Last Updated March 4, 2021 5:01 PM
Josiah Wilmoth
Last Updated March 4, 2021 5:01 PM

China’s Sichuan province is gearing up to extend its bitcoin ban to mining operations as part of its wider crackdown on the cryptocurrency industry.

According to local media outlet Tencent Finance , the state-run Sichuan Electric Power Corporation has distributed a circular ordering grid-connected hydropower stations to stop supplying low-cost electricity to bitcoin mining operations.

Because mining has become so competitive, few ordinary bitcoin users can make a profit mining the cryptocurrency. Hashpower has instead become pooled in large mining farms centralized in regions of the world that offer miners competitive advantages — namely, cheap labor and low-cost electricity. A significant portion of bitcoin mining is currently based out of China’s Sichuan province, where operations have access to low-cost electricity produced by state-subsidized hydropower plants during the region’s rainy season.

Earlier this year, Chinese regulators began to crack down on the burgeoning cryptocurrency industry by making it illegal to conduct or participate in initial coin offerings (ICOs). Soon after, they forced order-book cryptocurrency exchanges to cease their operations. However, although there were rumors the government would widen the net of the bitcoin ban to include mining, it had yet to do so in the intervening months.

Now, however, Sichuan’s state power company has apparently set the practice in its crosshairs, warning grid-connected power stations that they must stop bypassing the state power company by selling excess electricity directly to miners, whose operations are often situated directly next to the power plants.

As written, the order appears primarily targeted at smaller miners, who set up shop in Sichuan during the rainy season but are forced to move once winter arrives; larger operations, such as mining behemoth Bitmain, have agreements  with local governments to purchase electricity directly from the state grid at below-market prices. It is unclear, however, whether the crackdown will maintain this narrow focus or if it is the first rumblings of a wider squeeze on mainland miners, whose combined hashpower accounts for more than half of the total Bitcoin hashrate, according to estimates.

Written tasks:
(a) Condense the paragraph of the bitcoin mining article that begins "Because mining has become so competitive" into a short bulleted list that keeps its main facts.
(b) Name every organization that the bitcoin mining article identifies by name.
(c) Reproduce word for word the passage of the bitcoin mining article starting with "According to local" and going on through "region’s rainy season.".

Data supplied:
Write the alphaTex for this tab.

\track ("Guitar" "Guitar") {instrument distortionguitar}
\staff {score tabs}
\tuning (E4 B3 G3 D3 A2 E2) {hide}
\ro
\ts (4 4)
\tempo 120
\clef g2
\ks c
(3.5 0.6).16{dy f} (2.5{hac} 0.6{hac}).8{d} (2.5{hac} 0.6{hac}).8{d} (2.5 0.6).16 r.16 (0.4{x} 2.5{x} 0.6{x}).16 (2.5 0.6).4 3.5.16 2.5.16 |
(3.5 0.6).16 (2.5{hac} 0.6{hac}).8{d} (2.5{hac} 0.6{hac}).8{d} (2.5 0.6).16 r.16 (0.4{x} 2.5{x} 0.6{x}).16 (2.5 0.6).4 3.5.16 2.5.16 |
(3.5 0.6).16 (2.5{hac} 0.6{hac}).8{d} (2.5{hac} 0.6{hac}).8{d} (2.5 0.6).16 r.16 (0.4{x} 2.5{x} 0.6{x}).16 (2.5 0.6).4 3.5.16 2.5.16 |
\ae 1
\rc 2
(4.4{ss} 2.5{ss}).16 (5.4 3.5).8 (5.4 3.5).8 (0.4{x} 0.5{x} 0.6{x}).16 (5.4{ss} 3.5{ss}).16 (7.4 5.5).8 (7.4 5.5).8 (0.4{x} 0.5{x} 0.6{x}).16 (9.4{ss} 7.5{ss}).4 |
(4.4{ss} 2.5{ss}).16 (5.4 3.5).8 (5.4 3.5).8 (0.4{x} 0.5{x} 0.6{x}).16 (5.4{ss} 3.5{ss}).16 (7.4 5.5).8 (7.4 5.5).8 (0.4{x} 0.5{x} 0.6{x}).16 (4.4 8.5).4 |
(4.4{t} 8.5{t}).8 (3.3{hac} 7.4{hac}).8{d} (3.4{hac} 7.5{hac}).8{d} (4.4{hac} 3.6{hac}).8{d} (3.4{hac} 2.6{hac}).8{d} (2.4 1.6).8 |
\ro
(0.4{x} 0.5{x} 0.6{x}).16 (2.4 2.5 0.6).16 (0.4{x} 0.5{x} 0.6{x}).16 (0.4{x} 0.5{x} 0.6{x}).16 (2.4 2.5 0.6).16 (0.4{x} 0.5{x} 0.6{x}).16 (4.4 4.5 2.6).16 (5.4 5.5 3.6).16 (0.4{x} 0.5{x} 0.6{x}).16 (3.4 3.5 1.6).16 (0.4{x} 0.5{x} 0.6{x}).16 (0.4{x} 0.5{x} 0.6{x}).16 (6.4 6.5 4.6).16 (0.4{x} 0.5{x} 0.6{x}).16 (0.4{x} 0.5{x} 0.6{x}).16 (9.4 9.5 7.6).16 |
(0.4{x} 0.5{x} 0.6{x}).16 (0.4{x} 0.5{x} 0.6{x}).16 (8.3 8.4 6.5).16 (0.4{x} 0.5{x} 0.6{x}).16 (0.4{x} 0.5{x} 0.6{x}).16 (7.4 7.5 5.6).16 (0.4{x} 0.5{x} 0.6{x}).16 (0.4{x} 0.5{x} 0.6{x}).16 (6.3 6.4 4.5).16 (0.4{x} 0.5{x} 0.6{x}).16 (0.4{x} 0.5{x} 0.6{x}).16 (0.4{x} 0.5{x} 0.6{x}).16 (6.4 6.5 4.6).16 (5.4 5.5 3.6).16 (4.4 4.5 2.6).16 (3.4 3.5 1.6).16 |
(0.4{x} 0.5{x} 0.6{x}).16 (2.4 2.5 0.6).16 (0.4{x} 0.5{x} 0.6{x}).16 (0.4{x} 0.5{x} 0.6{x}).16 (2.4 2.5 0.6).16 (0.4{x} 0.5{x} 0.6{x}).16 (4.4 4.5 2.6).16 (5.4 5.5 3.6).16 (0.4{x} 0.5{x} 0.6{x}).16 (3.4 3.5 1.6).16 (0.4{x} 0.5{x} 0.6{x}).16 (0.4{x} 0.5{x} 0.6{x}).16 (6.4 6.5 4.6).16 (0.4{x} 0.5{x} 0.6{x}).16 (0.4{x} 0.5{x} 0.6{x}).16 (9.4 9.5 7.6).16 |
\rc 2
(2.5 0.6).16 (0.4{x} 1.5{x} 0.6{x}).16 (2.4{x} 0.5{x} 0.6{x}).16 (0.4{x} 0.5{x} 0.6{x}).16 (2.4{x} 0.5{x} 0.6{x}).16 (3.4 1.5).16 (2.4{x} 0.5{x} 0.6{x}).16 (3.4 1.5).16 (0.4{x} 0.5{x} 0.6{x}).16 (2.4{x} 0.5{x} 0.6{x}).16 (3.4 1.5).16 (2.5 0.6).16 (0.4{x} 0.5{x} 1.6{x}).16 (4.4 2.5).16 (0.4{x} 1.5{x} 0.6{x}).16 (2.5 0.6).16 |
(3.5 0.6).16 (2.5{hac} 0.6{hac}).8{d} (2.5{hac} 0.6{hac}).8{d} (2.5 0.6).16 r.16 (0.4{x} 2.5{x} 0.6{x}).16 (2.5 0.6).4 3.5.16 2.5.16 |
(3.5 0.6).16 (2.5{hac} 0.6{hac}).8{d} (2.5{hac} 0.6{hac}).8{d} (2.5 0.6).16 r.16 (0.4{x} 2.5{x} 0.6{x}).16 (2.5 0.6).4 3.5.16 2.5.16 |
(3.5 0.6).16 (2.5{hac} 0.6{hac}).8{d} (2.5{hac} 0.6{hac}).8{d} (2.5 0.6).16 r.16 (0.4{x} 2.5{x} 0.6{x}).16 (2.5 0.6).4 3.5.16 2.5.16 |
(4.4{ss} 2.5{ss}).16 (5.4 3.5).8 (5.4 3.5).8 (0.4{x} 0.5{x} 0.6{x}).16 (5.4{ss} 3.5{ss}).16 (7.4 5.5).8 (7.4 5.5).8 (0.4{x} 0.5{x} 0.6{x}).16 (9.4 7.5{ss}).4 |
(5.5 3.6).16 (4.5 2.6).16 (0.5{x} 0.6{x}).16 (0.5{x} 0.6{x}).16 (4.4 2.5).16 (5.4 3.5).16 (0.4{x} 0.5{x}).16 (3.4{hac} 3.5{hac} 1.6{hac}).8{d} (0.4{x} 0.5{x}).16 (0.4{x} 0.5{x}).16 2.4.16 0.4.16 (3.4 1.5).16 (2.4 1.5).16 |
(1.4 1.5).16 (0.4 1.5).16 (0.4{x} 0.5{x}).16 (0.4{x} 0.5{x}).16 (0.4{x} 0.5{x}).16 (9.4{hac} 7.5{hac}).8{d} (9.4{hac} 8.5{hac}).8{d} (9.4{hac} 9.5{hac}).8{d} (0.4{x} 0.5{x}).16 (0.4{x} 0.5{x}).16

Worked answers:
(a)
- Mining has become so competitive that few ordinary bitcoin users can mine profitably.
- Hashpower is now pooled in large mining farms located where labor and electricity are cheap.
- A significant share of bitcoin mining is based in China's Sichuan province.
- There, miners use low-cost electricity from state-subsidized hydropower plants during the rainy season.

(b)
- Tencent Finance
- Sichuan Electric Power Corporation
- Bitmain

(c)
According to local media outlet Tencent Finance , the state-run Sichuan Electric Power Corporation has distributed a circular ordering grid-connected hydropower stations to stop supplying low-cost electricity to bitcoin mining operations.

Because mining has become so competitive, few ordinary bitcoin users can make a profit mining the cryptocurrency. Hashpower has instead become pooled in large mining farms centralized in regions of the world that offer miners competitive advantages — namely, cheap labor and low-cost electricity. A significant portion of bitcoin mining is currently based out of China’s Sichuan province, where operations have access to low-cost electricity produced by state-subsidized hydropower plants during the region’s rainy season.